Turn to Chapter 14, if you would like to learn more about Larry Baggett, the real life inspiration for the idea that bicycle repair should be taught in America’s middle schools. I once suggested to Larry that the final exam for his bicycle repair course should be for his junior high students to build a perfectly true, precisely tensioned, and correctly dished rear wheel!
- In order to facilitate the free exchange of ideas and to foster a culture that values art in all its forms, every community should have a beautiful library, a community center with a Starbucks quality coffee shop manned by local high school students who are studying entrepreneurship, and high quality, well run athletic facilities. Student artworks can be displayed at the community coffee shop. Every community needs a book club, a film club, a theater group, a chess club, and a hiking club. A vibrant cultural and athletic commons helps displace mindless materialism and status seeking. No effort should be spared to make the public commons as beautiful and inclusive as possible!
- Certain systems should be the exclusive province of government.
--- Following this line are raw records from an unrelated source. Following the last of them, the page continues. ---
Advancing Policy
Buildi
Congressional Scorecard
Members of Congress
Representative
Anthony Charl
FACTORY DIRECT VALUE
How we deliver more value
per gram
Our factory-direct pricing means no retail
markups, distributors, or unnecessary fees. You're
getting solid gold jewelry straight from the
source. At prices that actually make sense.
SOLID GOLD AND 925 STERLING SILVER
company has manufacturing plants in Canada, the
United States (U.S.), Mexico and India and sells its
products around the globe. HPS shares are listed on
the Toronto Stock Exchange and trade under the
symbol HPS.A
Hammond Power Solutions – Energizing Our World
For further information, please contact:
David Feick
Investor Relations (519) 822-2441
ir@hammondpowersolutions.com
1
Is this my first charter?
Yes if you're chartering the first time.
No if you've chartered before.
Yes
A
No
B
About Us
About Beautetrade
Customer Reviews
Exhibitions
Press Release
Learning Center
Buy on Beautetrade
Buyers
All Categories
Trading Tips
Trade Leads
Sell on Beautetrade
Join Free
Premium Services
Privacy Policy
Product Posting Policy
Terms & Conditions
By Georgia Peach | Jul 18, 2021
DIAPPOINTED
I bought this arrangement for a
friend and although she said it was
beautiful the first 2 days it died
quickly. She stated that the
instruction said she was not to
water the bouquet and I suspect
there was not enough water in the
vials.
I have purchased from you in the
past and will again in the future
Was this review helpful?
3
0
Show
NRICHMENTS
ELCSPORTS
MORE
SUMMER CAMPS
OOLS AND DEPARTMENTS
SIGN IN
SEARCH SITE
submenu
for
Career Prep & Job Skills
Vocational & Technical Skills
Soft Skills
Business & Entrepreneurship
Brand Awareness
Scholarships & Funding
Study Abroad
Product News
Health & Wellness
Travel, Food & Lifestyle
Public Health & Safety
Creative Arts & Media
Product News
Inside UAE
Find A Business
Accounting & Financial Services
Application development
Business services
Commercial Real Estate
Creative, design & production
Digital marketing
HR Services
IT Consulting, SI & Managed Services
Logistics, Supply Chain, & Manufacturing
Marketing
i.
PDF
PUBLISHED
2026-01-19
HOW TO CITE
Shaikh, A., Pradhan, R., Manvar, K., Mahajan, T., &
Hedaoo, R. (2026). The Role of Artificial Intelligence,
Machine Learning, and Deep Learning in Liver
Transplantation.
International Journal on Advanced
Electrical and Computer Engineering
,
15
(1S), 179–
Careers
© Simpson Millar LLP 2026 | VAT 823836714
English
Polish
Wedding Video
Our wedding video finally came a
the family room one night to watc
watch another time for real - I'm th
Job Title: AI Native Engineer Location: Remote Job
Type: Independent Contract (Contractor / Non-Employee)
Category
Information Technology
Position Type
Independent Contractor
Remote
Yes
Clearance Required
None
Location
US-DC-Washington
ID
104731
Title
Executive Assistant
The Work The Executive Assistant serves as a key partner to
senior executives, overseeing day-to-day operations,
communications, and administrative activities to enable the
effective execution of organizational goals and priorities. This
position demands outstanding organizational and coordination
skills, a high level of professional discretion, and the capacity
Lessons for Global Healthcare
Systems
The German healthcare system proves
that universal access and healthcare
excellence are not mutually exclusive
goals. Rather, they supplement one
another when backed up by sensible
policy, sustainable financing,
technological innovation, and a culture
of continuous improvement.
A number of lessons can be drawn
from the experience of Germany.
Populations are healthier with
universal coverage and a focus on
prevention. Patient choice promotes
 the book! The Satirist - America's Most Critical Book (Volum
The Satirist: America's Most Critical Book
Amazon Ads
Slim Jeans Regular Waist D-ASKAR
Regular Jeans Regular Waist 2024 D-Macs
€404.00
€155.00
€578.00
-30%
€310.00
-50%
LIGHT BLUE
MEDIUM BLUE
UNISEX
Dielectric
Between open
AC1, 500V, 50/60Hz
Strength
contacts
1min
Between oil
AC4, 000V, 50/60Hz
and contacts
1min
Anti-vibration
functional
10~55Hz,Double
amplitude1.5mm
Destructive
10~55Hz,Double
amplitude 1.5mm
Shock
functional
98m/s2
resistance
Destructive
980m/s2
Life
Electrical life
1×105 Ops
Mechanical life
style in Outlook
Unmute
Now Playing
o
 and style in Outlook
These include natural resources, public lands, public infrastructure, public utilities, public education, the money supply, taxes, banking, single payer medicine, public safety, national defense, and the rule of law.
- The government must do everything in its power to eliminate inequality and facilitate a level playing field. The tax system should be steeply progressive and, to the extent possible, paperless. We need to amend our constitution to eliminate budget deficits except for legitimate national emergencies. It is deeply immoral, in my opinion, to burden future generations with the current generation’s expenses. Hereditary wealth should be taxed so as to create a level playing field for subsequent generations. Monopolies should be eliminated by converting them into public utilities.
- Articles of incorporation must require the board of directors to consider all stake holders, including the environment, when determining corporate policy and making business decisions. Failure to consider all stakeholders must lead to criminal liability for individual board members.
- Because human life depends on the health of the earth’s ecosystems, citizens must be taught from kindergarten onward that minimizing personal consumption is an absolute moral imperative!
- The automobile should be forbidden within city limits and replaced with smooth, wide sidewalks, bicycle infrastructure, and a high quality public transportation system. The automobile contributes to social isolation and alienation, causes urban sprawl, kills humans and untold numbers of wildlife, poisons the air, and destroys physical fitness. Walking and cycling should be part of day-to-day life so that physical fitness is virtually assured!